**Task to complete**
For the listing below, the answer is an exact retyping of the lines from the one with "X22860000Y-17780000D02*" through the one with "X006003Y02538D03*Y02188D03*X025253Y01513D03*X021753D03*", both included, without pictures.

**Dataset excerpts**
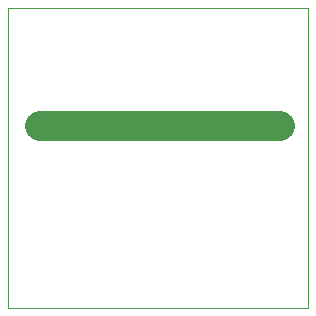
<source format=gbr>
G04 #@! TF.FileFunction,Profile,NP*
%FSLAX46Y46*%
G04 Gerber Fmt 4.6, Leading zero omitted, Abs format (unit mm)*
G04 Created by KiCad (PCBNEW (after 2015-may-25 BZR unknown)-product) date 6/17/2015 12:04:09 AM*
%MOMM*%
G01*
G04 APERTURE LIST*
%ADD10C,0.100000*%
%ADD11C,2.500000*%
G04 APERTURE END LIST*
D10*
D11*
X25527000Y-27813000D02*
X45847000Y-27813000D01*
D10*
X22860000Y-43180000D02*
X22860000Y-17780000D01*
X48260000Y-43180000D02*
X22860000Y-43180000D01*
X48260000Y-17780000D02*
X48260000Y-43180000D01*
X22860000Y-17780000D02*
X48260000Y-17780000D01*
M02*

</source>
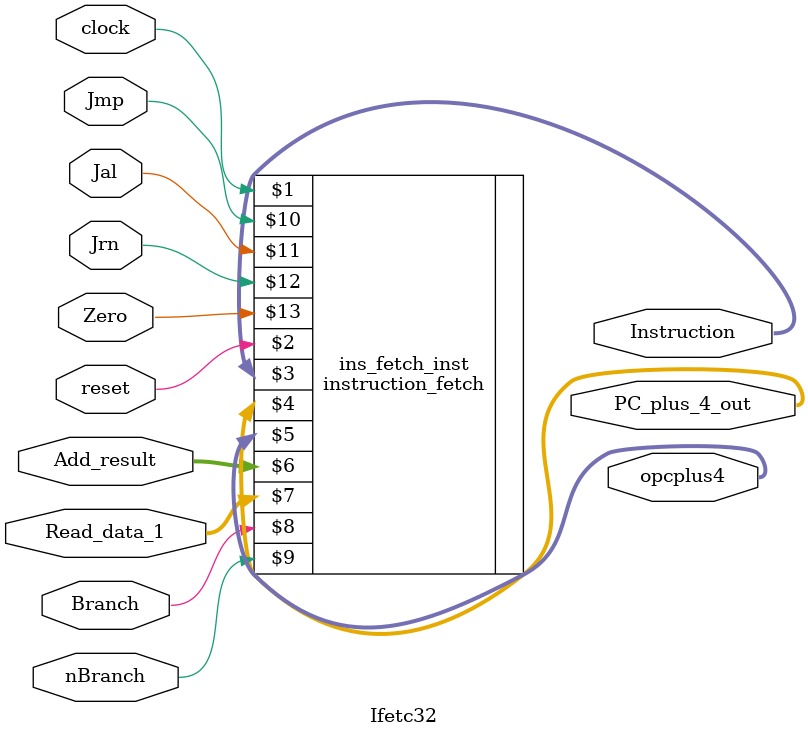
<source format=v>
module Ifetc32 (
    output[31:0] Instruction,
    output[31:0] PC_plus_4_out,
    input[31:0]  Add_result,
    input[31:0]  Read_data_1,
    input        Branch,
    input        nBranch,
    input        Jmp,
    input        Jal,
    input        Jrn,
    input        Zero,
    input        clock,
    input        reset,
    output[31:0] opcplus4
);

instruction_fetch ins_fetch_inst(
    clock, reset,
    Instruction,
    PC_plus_4_out,
    opcplus4,
    Add_result,
    Read_data_1,
    Branch,
    nBranch,
    Jmp,
    Jal,
    Jrn,
    Zero
);

endmodule
</source>
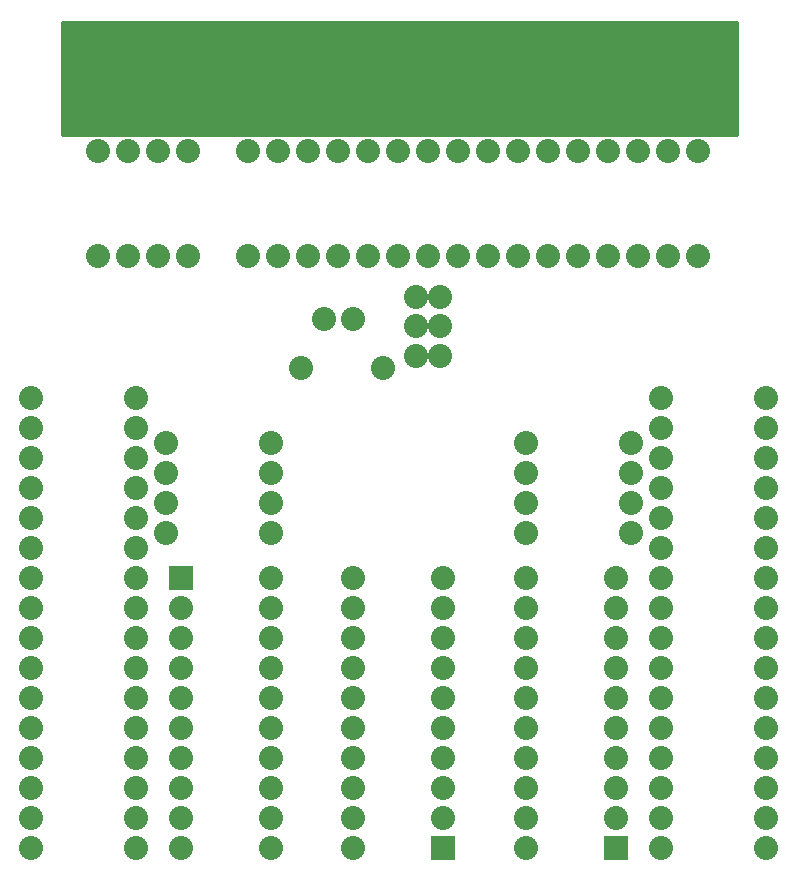
<source format=gbs>
%FSTAX24Y24*%
%MOIN*%
%IN ucard20.gbs *%
%ADD10C,0.0100*%
%ADD11C,0.0300*%
%ADD12C,0.0800*%
%ADD13R,0.0800X0.0800*%
D10*X0018Y0259D02*G01X001778Y029664D01*X002053D01*X024276D01*
X0243Y0259D01*X0018D01*G36*G01X001778Y029664D01*X002053D01*X024276D01*
X0243Y0259D01*X0018D01*G37*
%LPC*%
%LPD*%
D12*X004253Y01713D03*X000753D03*X021753Y01213D03*X025253D03*
X022003Y02538D03*Y02188D03*X005253Y013629D03*X008753D03*
X006003Y02538D03*Y02188D03*X025253Y01513D03*X021753D03*
X004253Y01513D03*X000753D03*X012003Y02538D03*Y02188D03*
X000753Y01613D03*X004253D03*X000753Y01013D03*X004253D03*
X025253Y01113D03*X021753D03*Y01013D03*X025253D03*X015003Y02538D03*
Y02188D03*X019003Y02538D03*Y02188D03*X004253Y00713D03*X000753D03*
X004003Y02538D03*Y02188D03*X025253Y00513D03*X021753D03*Y01413D03*
X025253D03*X010003Y02538D03*Y02188D03*D13*X020253Y00213D03*D12*
Y01113D03*X017253D03*Y01013D03*Y00913D03*Y00813D03*Y00713D03*Y00613D03*
Y00513D03*Y00413D03*Y00313D03*X020253D03*X017253Y00213D03*
X020253Y00413D03*Y00513D03*Y00613D03*Y00713D03*Y00813D03*Y00913D03*
Y01013D03*D13*X005753Y01113D03*D12*Y00213D03*X008753D03*Y00313D03*
Y00413D03*Y00513D03*Y00613D03*Y00713D03*Y00813D03*Y00913D03*Y01013D03*
X005753D03*X008753Y01113D03*X005753Y00913D03*Y00813D03*Y00713D03*
Y00613D03*Y00513D03*Y00413D03*Y00313D03*X018003Y02538D03*Y02188D03*
X017253Y015629D03*X020753D03*X000753Y00613D03*X004253D03*
X008753Y012629D03*X005253D03*X020753Y014629D03*X017253D03*
X000753Y00213D03*X004253D03*X020753Y012629D03*X017253D03*Y013629D03*
X020753D03*X008003Y02538D03*Y02188D03*X005003Y02538D03*Y02188D03*
X000753Y01213D03*X004253D03*Y01313D03*X000753D03*X013003Y02538D03*
Y02188D03*X004253Y00913D03*X000753D03*X017003Y02538D03*Y02188D03*
X004253Y01113D03*X000753D03*X021003Y02538D03*Y02188D03*D13*
X014503Y00213D03*D12*X011503Y00813D03*Y01013D03*Y00713D03*Y00613D03*
Y00513D03*Y00413D03*Y00313D03*Y00213D03*X014503Y01013D03*Y00313D03*
Y00413D03*Y00513D03*Y01113D03*X011503D03*X014503Y00613D03*Y00713D03*
Y00813D03*Y00913D03*X011503D03*X000753Y00813D03*X004253D03*
X014003Y02538D03*Y02188D03*X016003Y02538D03*Y02188D03*X023003Y02538D03*
Y02188D03*X009747Y018129D03*X012503D03*X013585Y020505D03*X014372D03*
X013585Y018537D03*X014372D03*X013585Y019521D03*X014372D03*
X011497Y019755D03*X010513D03*X021753Y00813D03*X025253D03*
X005253Y015629D03*X008753D03*X025253Y01713D03*X021753D03*
X025253Y00313D03*X021753D03*X000753Y00413D03*X004253D03*
X021753Y00213D03*X025253D03*X003003Y02538D03*Y02188D03*
X021753Y01613D03*X025253D03*X000753Y01413D03*X004253D03*
X021753Y00613D03*X025253D03*Y00713D03*X021753D03*X025253Y01313D03*
X021753D03*X004253Y00513D03*X000753D03*X008753Y014629D03*X005253D03*
X004253Y00313D03*X000753D03*X020003Y02538D03*Y02188D03*
X025253Y00913D03*X021753D03*X009003Y02538D03*Y02188D03*
X021753Y00413D03*X025253D03*X011003Y02538D03*Y02188D03*
M02*
</source>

**Answer box**
X22860000Y-17780000D02*
X48260000Y-17780000D01*
M02*

</source>
<source format=v>
module Ifetc32 (
    output[31:0] Instruction,
    output[31:0] PC_plus_4_out,
    input[31:0]  Add_result,
    input[31:0]  Read_data_1,
    input        Branch,
    input        nBranch,
    input        Jmp,
    input        Jal,
    input        Jrn,
    input        Zero,
    input        clock,
    input        reset,
    output[31:0] opcplus4
);

instruction_fetch ins_fetch_inst(
    clock, reset,
    Instruction,
    PC_plus_4_out,
    opcplus4,
    Add_result,
    Read_data_1,
    Branch,
    nBranch,
    Jmp,
    Jal,
    Jrn,
    Zero
);

endmodule
</source>
<source format=gbs>
%FSTAX24Y24*%
%MOIN*%
%IN ucard20.gbs *%
%ADD10C,0.0100*%
%ADD11C,0.0300*%
%ADD12C,0.0800*%
%ADD13R,0.0800X0.0800*%
D10*X0018Y0259D02*G01X001778Y029664D01*X002053D01*X024276D01*
X0243Y0259D01*X0018D01*G36*G01X001778Y029664D01*X002053D01*X024276D01*
X0243Y0259D01*X0018D01*G37*
%LPC*%
%LPD*%
D12*X004253Y01713D03*X000753D03*X021753Y01213D03*X025253D03*
X022003Y02538D03*Y02188D03*X005253Y013629D03*X008753D03*
X006003Y02538D03*Y02188D03*X025253Y01513D03*X021753D03*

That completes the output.